* About this exercise *
Go through the records below and copy out every line holding "zastonj".

* Source data *
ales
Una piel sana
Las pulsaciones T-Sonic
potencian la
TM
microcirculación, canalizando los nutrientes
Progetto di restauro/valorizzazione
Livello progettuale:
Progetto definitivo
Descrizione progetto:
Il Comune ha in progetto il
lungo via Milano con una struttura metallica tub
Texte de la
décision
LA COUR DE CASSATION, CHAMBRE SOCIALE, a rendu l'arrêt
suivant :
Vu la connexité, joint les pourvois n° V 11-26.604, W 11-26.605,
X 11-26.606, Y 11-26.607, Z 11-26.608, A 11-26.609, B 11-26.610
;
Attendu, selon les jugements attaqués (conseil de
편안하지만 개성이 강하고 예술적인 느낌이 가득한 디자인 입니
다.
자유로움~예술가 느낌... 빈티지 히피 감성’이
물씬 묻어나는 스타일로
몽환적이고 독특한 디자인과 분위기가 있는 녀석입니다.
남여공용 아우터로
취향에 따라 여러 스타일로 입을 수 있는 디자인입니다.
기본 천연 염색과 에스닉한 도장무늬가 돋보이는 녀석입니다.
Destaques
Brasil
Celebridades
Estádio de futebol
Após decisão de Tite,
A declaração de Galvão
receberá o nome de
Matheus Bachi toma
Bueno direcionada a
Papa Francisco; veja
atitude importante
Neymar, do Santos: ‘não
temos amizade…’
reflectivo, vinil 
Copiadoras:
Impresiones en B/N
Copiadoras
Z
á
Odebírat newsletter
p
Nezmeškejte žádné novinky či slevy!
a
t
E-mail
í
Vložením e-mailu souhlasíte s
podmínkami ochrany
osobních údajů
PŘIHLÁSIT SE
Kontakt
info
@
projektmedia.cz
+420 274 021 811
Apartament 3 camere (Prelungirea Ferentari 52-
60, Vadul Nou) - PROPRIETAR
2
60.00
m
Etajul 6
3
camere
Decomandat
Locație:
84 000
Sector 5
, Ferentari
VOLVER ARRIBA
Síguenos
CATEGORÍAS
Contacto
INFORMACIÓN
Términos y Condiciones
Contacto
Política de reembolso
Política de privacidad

---

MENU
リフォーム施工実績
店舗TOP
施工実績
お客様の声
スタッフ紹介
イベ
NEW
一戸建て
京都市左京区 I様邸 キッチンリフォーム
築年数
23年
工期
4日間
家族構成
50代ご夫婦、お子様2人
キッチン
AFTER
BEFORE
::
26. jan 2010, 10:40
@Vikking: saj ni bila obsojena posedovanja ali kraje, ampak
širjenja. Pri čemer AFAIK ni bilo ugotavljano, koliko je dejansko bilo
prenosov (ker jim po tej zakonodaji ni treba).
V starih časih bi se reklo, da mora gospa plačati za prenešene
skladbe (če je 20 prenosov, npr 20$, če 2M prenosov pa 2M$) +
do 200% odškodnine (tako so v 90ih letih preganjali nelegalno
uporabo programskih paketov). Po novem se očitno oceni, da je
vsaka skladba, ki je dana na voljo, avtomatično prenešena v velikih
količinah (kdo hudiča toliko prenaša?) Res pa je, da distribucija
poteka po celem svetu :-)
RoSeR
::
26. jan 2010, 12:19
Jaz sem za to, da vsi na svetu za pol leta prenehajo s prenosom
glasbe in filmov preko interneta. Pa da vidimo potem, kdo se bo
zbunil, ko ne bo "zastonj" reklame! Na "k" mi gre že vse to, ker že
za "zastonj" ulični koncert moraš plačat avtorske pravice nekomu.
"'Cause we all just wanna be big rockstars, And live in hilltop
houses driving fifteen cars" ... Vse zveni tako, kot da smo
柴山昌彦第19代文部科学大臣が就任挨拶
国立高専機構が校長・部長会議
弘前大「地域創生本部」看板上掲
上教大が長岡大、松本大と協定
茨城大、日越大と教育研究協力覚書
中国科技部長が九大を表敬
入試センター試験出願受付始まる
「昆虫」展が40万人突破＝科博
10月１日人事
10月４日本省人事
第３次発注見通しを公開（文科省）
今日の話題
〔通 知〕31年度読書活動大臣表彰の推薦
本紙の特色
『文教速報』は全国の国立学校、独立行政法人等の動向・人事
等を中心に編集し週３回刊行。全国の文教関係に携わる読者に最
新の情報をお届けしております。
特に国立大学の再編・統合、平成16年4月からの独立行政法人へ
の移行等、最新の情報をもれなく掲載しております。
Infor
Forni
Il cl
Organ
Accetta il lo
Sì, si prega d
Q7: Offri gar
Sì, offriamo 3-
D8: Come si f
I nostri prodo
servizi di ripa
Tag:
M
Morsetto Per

* Output below *
zbunil, ko ne bo "zastonj" reklame! Na "k" mi gre že vse to, ker že
za "zastonj" ulični koncert moraš plačat avtorske pravice nekomu.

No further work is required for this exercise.